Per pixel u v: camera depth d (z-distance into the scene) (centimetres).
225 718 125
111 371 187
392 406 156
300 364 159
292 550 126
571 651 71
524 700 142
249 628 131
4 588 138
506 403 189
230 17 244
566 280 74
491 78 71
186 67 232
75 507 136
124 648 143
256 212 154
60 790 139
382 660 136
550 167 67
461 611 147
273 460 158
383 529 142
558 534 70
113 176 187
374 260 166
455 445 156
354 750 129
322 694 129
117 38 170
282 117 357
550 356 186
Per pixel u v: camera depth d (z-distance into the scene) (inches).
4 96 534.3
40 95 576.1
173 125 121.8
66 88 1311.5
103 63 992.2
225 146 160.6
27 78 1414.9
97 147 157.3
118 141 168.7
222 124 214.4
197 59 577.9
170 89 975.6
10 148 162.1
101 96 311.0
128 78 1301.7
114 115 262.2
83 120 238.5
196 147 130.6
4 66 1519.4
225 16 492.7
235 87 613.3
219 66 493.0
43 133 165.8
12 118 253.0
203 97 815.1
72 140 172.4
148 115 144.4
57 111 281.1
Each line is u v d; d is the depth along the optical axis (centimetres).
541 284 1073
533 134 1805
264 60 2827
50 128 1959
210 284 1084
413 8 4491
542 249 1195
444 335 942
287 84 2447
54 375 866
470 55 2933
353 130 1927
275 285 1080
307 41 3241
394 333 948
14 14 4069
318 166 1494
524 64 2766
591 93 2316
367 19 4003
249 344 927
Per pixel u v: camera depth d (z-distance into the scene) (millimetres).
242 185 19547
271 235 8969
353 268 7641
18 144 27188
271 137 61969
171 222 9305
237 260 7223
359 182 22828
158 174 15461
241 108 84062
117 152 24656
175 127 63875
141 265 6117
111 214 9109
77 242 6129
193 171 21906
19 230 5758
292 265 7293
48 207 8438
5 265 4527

▶ **Requirement**: All of the material should be given again, character for character.

▶ **Final answer**:
Per pixel u v: camera depth d (z-distance into the scene) (centimetres).
225 718 125
111 371 187
392 406 156
300 364 159
292 550 126
571 651 71
524 700 142
249 628 131
4 588 138
506 403 189
230 17 244
566 280 74
491 78 71
186 67 232
75 507 136
124 648 143
256 212 154
60 790 139
382 660 136
550 167 67
461 611 147
273 460 158
383 529 142
558 534 70
113 176 187
374 260 166
455 445 156
354 750 129
322 694 129
117 38 170
282 117 357
550 356 186
Per pixel u v: camera depth d (z-distance into the scene) (inches).
4 96 534.3
40 95 576.1
173 125 121.8
66 88 1311.5
103 63 992.2
225 146 160.6
27 78 1414.9
97 147 157.3
118 141 168.7
222 124 214.4
197 59 577.9
170 89 975.6
10 148 162.1
101 96 311.0
128 78 1301.7
114 115 262.2
83 120 238.5
196 147 130.6
4 66 1519.4
225 16 492.7
235 87 613.3
219 66 493.0
43 133 165.8
12 118 253.0
203 97 815.1
72 140 172.4
148 115 144.4
57 111 281.1
Each line is u v d; d is the depth along the optical axis (centimetres).
541 284 1073
533 134 1805
264 60 2827
50 128 1959
210 284 1084
413 8 4491
542 249 1195
444 335 942
287 84 2447
54 375 866
470 55 2933
353 130 1927
275 285 1080
307 41 3241
394 333 948
14 14 4069
318 166 1494
524 64 2766
591 93 2316
367 19 4003
249 344 927
Per pixel u v: camera depth d (z-distance into the scene) (millimetres).
242 185 19547
271 235 8969
353 268 7641
18 144 27188
271 137 61969
171 222 9305
237 260 7223
359 182 22828
158 174 15461
241 108 84062
117 152 24656
175 127 63875
141 265 6117
111 214 9109
77 242 6129
193 171 21906
19 230 5758
292 265 7293
48 207 8438
5 265 4527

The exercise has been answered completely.